Improve coordination between federal, state, tribal, local (county and city) and territorial (STLT) health agencies and strengthen international collaboration and engagement of quarantine officers.
- Develop a Federal Interagency Workgroup with input from STLT partners.
Strengthen isolation and quarantine preparedness planning.
- Define federal and STLT roles and responsibilities.
- Understand and plan for variation in how STLT entities implement public health legal authorities.
- Implement a federal and STLT tabletop exercise program to bring together relevant quarantine stakeholders to practice coordination periodically, especially in regions containing quarantine stations.
Ensure pre-decisional input and engagement from STLT health agencies. It is critically important that DGMQ guidance and documents are informed by ground-level local (county and city) health agencies.
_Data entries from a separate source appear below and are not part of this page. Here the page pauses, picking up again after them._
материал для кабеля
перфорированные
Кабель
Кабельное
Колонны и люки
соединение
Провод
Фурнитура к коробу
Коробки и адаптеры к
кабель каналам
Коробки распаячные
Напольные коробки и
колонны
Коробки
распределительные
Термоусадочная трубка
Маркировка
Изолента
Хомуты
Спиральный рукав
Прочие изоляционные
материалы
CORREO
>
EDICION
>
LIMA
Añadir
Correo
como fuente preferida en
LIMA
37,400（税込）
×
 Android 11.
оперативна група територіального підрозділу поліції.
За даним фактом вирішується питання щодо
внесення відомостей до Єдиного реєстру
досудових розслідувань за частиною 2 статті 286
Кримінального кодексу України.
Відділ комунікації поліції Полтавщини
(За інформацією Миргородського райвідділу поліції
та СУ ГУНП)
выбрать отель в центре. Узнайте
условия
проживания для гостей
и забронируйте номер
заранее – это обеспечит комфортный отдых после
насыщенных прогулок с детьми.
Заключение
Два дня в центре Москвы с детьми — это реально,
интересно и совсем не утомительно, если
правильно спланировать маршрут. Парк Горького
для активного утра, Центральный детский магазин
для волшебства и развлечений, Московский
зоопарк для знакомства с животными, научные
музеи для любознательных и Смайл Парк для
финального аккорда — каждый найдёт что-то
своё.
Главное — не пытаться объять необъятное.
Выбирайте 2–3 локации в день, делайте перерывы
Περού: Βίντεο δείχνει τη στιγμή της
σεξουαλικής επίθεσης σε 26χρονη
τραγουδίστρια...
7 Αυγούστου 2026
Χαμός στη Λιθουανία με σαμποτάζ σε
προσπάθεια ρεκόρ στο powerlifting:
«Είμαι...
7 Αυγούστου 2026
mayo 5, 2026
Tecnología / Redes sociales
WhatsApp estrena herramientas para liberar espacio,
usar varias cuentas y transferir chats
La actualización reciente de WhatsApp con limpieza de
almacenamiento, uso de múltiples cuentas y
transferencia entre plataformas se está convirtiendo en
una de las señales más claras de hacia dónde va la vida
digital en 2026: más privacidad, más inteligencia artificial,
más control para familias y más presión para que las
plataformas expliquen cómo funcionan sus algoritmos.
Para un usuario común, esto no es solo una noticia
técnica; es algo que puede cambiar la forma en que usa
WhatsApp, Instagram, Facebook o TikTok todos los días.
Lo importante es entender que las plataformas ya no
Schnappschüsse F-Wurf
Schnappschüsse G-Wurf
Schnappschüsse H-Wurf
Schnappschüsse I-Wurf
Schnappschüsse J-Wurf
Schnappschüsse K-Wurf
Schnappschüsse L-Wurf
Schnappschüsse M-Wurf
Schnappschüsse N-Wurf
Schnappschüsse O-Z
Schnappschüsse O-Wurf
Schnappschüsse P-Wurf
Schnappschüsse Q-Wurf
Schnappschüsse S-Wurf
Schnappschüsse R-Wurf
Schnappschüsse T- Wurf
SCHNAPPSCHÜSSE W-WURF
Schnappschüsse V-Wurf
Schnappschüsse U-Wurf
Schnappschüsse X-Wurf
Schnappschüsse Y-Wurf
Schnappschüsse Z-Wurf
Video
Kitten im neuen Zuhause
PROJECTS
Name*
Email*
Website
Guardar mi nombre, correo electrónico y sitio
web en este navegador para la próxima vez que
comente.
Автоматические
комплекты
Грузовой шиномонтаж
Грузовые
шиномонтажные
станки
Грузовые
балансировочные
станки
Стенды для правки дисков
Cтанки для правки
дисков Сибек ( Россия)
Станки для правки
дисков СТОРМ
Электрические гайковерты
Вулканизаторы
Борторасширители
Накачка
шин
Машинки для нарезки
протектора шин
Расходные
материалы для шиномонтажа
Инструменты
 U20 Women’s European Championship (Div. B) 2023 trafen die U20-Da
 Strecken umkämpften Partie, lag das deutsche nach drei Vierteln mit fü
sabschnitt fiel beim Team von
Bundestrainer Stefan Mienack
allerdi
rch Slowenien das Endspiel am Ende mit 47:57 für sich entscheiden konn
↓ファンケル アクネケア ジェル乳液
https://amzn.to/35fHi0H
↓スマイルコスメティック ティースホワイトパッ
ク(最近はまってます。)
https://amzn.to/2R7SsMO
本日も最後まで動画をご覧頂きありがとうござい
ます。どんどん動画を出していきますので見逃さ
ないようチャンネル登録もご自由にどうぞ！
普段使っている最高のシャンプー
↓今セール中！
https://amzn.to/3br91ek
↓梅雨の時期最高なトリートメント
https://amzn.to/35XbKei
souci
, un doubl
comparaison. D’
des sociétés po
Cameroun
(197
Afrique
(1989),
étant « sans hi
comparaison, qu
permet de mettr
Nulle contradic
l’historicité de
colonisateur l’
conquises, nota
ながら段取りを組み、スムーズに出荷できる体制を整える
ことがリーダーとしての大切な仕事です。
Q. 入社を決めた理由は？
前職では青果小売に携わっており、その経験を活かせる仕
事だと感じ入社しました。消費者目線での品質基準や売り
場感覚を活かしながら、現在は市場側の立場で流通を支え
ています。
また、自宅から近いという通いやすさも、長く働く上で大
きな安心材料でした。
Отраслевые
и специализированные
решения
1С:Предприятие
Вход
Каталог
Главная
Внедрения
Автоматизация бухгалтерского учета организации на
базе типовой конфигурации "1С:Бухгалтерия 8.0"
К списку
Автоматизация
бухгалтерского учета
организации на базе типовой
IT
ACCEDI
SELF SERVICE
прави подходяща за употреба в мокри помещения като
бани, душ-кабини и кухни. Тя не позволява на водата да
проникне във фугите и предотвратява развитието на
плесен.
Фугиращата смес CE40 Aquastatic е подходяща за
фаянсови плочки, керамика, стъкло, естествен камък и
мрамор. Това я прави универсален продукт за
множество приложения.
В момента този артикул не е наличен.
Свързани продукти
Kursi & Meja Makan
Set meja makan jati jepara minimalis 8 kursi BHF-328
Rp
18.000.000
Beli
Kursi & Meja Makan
- Work to align DGMQ interventions with local public health activities to avoid overburdening the local public health system.
- Ensure pre-decisional input and engagement from STLT health agencies. It is critically important that DGMQ guidance and documents are informed by ground-level local (county and city) health agencies.
Improve coordination with aviation and maritime industries for border/traveler health issues and mandates:
- Build on coordination mechanisms established during the COVID-19 pandemic between aviation and maritime industries with STLT health agencies and the DGMQ. Examples of mechanisms for coordination include an Interagency Federal Workgroup, Memoranda of Agreement (MOA), Standard Operating Procedures (SOPs), emergency planning, drills, and exercises.
Improve DGMQ engagement with regulated industries (e.g., cruise ship lines).
- Establish clear and consistent structure for communication.
- Develop clear objectives (e.g., safety and relative risk).
- Share and evaluate best practices at domestic and international ports.
Recommendation 5-2: The Division of Global Migration and Quarantine (DGMQ) should modernize health communication efforts with and for travelers to improve public understanding of disease control efforts as well as compliance.
- Develop standardized communication for travelers, families of travelers, and the general public (e.g., what to expect when traveling to the United States) to ensure that travelers understand and change behaviors to follow disease control and prevention measures.
- Establish mechanisms to utilize airlines, airport authorities, and travel agencies to communicate messages and better inform travelers during a pandemic, emerging pandemic, or outbreak.
- Collaborate with the aviation industry to provide pre-departure education and information sharing prior to flight boarding and during ticket purchase.
- Incorporate international best practices for communicating with passengers and sharing information regarding quarantine and testing requirements.
Incorporate avenues for the DGMQ to share informative materials with travelers in addition to the DGMQ website.
- Consider the use of electronic means of communication—such as flexible text messaging tools—to reach travelers with follow-up instructions and information.
- In order to avoid health inequities, make these communications accessible for all travelers, regardless of language, access to technologies (e.g., smartphones), disabilities, and so on.